麗子は自分の家が嫌いだった。


こんなに容姿端麗頭脳明晰な自分が、


どうしてこんな生活をしなくてはならないのか。


すべては貧乏が悪いのだと、日に日にその思いを強くしていた。


それでもくじけずに勉強し、


目標だった大学は特別奨学金をもらって卒業した。


だが、受験した公務員も企業も、すべて不合格・不採用だった。


成績が悪いはずはない、美貌だって自信がある。


原因があるとすれば、家庭だ。


貧乏は、私をいつまで苦しめるのだと、呪わずにはいられなかった。




黙って見ていた父親も、、さすがに見捨てておけなかったのだろう。


「ちょっと、気持ちの楽になる薬でももらってこようか。
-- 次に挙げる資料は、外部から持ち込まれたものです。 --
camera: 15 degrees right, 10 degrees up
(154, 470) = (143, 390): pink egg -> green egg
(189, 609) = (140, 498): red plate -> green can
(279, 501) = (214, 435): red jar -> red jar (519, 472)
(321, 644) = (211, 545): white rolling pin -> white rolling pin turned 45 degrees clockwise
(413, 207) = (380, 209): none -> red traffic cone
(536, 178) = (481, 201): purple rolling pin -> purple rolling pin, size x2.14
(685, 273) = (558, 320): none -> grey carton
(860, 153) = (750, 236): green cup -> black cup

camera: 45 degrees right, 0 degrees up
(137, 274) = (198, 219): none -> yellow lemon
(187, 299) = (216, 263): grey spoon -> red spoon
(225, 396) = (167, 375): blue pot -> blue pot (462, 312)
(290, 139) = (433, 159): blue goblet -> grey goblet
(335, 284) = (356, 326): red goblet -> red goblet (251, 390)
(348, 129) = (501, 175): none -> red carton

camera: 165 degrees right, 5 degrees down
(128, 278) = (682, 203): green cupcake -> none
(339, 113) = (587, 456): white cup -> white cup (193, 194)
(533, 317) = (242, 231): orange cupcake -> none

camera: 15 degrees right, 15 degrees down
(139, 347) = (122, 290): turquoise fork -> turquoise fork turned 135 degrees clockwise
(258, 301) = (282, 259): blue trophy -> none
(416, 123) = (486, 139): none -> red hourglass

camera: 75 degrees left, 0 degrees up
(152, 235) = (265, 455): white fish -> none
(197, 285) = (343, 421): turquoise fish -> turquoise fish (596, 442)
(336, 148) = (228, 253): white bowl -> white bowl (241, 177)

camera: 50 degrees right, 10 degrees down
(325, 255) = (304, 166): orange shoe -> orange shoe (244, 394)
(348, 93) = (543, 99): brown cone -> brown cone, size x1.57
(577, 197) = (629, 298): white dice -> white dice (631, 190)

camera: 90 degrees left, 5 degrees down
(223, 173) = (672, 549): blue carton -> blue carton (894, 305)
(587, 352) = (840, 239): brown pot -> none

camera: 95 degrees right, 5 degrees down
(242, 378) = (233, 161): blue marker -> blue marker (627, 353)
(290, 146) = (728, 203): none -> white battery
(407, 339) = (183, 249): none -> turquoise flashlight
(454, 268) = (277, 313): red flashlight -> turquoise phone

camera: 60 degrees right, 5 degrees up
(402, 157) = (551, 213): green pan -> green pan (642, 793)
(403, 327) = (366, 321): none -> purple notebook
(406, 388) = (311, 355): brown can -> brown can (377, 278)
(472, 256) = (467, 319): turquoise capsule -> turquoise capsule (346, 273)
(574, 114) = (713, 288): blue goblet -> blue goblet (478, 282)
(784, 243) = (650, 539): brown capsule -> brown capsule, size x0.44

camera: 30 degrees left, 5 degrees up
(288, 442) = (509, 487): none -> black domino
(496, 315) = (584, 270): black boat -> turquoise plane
」


と言って、町はずれの医者に連れて行った。


そこに屋敷があることは知っていた麗子だが、


医者だとは思わなかった。


そもそも看板も表札も出ていない。


「父さんの知り合いがやっていてね。」


そう言いながら、応接室のような部屋に連れて入った。




出てきた医者は、カルテに何か書きながら、


丁寧に話を聞いてくれた。


「それでは、麗子さんの希望というか、現状を打開するには、


 お金持ちになるのが、一番いいですかねぇ。


「そうです。私には私に相応しい家庭が必要です。」


「なるほど。では、私が自由に使えるお金を十分に援助してあげられますが、


 本当に後悔なさいませんか?。」


「もちろんです。


 現状が変えられるなら、お医者様と結婚したってかまいません。」


「ははは、そういう意味ではないのですが。


 わかりました。


 それでは、お嬢様のご希望をかなえてあげましょう。」


「え、本当ですか?。


 でも、お嬢様なんて、いくらなんでも早過ぎます。」


「いやいや、そんなことはないのですよ、お嬢様。」


医者はそう言うと、部屋を暗くして、


目の前にあった大型スクリーンに、ある映像を流し始めた。


何が始まるのかと呆気にとられていた麗子だが、


驚いたことに、そこに映っていたのは彼女自身だった。


「こ、これは・・・・」


画面の中の麗子は、必死に訴えていた。


あたしは自由が欲しいの。


 お金なんていらない。

 普通の家で普通に暮らして、


 自分の力で生きていきたいの。」


医者だと思っていた執事がベルを3回鳴らしたとき、


3年前、彼女は自分で催眠術をかけ、


お抱えの運転手だった、今の父さんの家に転がり込んでいったのを思い出した。


そう、私は自由が欲しかったのに・・・。